[TO DO]:
Reproduce, word for word, everything from "There is an" down to "them to production." in the text on testing in production with App Service.

There is an implicit distinction between deploying and releasing. For more information on this distinction, see this article.

 

Testing in Production

 

Testing in Production is the general practice of utilizing production traffic to test a new deployment before fully releasing it. This is an umbrella term for activities such as traffic shadowing, mirroring, or canarying. Traffic shadowing and mirroring are interesting topics, but they are outside the scope of this article. The remaining sections will explain how to canary your new deployments with App Service before releasing them to production.

 

Configuration

 

In the Azure Portal, go to the Deployment Slots menu. In the table of your slots, you will see a column for Traffic %. By default, all your traffic is routed to the production slot. Try setting the traffic percentage to 10% on the staging slot. Then click Save. With that simple change, a tenth of your production traffic will now go to the new build! This practice is known as a “canary deployment” or “canarying a build”.

[SUPPLIED MATERIAL]:
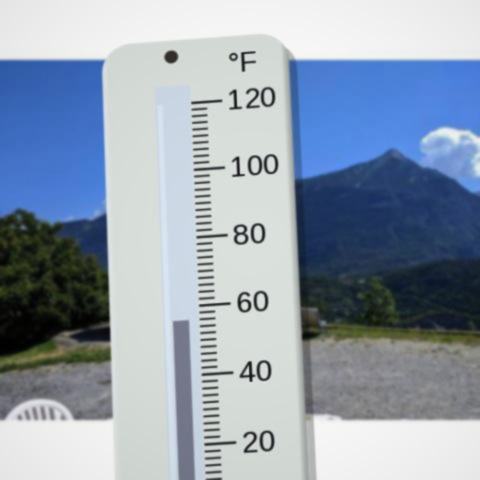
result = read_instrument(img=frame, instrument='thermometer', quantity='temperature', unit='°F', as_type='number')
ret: 56 °F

[RESPONSE FOR THIS EXERCISE]:
There is an implicit distinction between deploying and releasing. For more information on this distinction, see this article.

 

Testing in Production

 

Testing in Production is the general practice of utilizing production traffic to test a new deployment before fully releasing it. This is an umbrella term for activities such as traffic shadowing, mirroring, or canarying. Traffic shadowing and mirroring are interesting topics, but they are outside the scope of this article. The remaining sections will explain how to canary your new deployments with App Service before releasing them to production.